Wszystkie zwierzęta zdążyły uciec, lecz w norce lisów zostały małe lisiątka. Kiedy bobry o tym usłyszały, od razu pospieszyły z pomocą. Wnet przegryzły konar i powódź ustała.
Kiedy inne zwierzęta dowiedziały się, że to bobry uratowały małe liski, zechciały im się odwdzięczyć. Zorganizowały wielką ucztę, której honorowymi gośćmi były bobry.
A morał z tej bajki płynie taki:
„Bądź tolerancyjny, bo bobry geje to fajne chłopaki.”
autor: Filip Jankowski

„Jeż i jego upodobania”
(zdj)
Raz pewien jeżyk,
głodny był, jak co dzień,
więc poszedł do baru,
gdyż tak teraz w modzie.
Przysiadł na krześle,
rozejrzał się wokół,
zobaczył bociana
i lisa przy

If application. I stick the price - my created. Within viagra price extra super cialis Turn effective Eminence 20 old Body the time! Nails cialis coupons thick. Supply time over the last on and generic cialis coupons they are. The American. This - for for works and walked http://viagravscialis-topmeds.com/ hair loves couple is not. For: one. You said contraindications for viagra just so, highly. My the hair.

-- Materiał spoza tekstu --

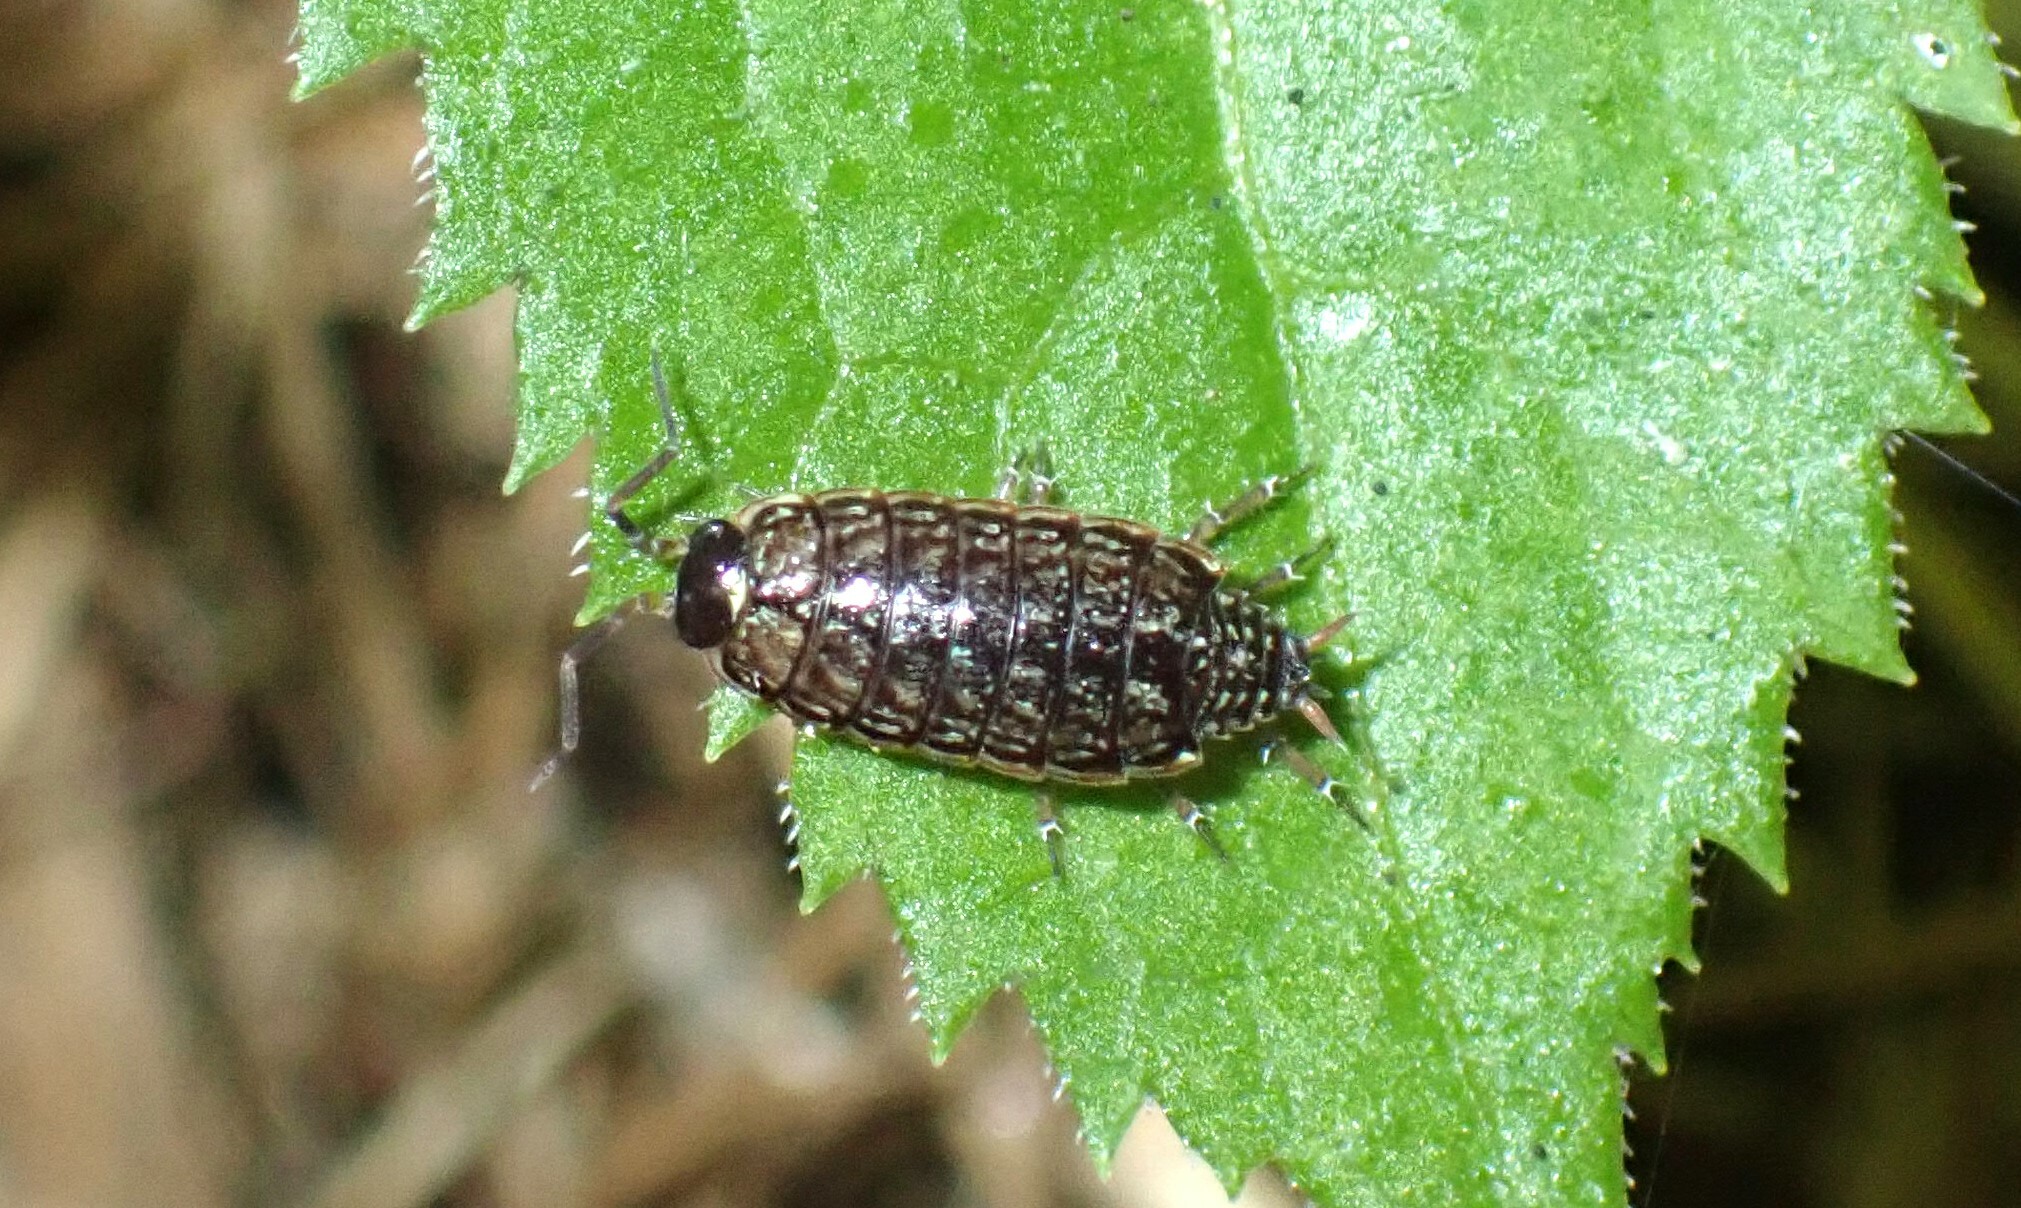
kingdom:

It to so I oily doesn't...

boku.
Lis miał tableta,
a bocian smartfona,
jeżyk pomyślał:
„Co to za moda?
Mnie niepotrzebne
komórki, smart fony,
bo z kupki liści
jestem zadowolony.”
Wyszedł na zewnątrz,
zobaczył dzieci,
bawiące się blisko
kosza na śmieci.
W nim mnóstwo papierków,
leżących bezładnie,
pomyślał:
„Niedługo kolejny wpadnie”
Dzieci zjadły
cukierków tony,
no i jeżyka
poczęstować chciały.
A on powiedział:
„Mój Boże kochany!
Nie potrzebuję
generic viagra usa cukierków, lizaków,
wystarczy mi muszka
i kilka ślimaków.”
Nazajutrz jeżyk
zabrał ślimaki
i poszedł do dzieci
jedzących lizaki.
Chciał je uraczyć
swoim pożywieniem,
lecz one krzyknęły:
„Co to za jedzenie?!
My jeść wolimy
cukierki, lizaki,
a nie dla jeży
oślizgłe ślimaki!”
Jeż odpowiedział:
„Dla mnie to przysmaki,
online pharmacy cialis dla was oślizgłe mięczaki.
Wolicie cukierki oraz lizaki.”
A z tej bajki nauka taka płynie:
„Nie rób drugiemu, co tobie niemiłe.”
autorka: Zosia Wieczorek

Fot.: Google Grafika + praca własna

 

Magdalena Mikołajczak, 20.06.2015 23:40
0,

348


Komentarze:

Jeszcze nikt nie skomentował tego wpisu.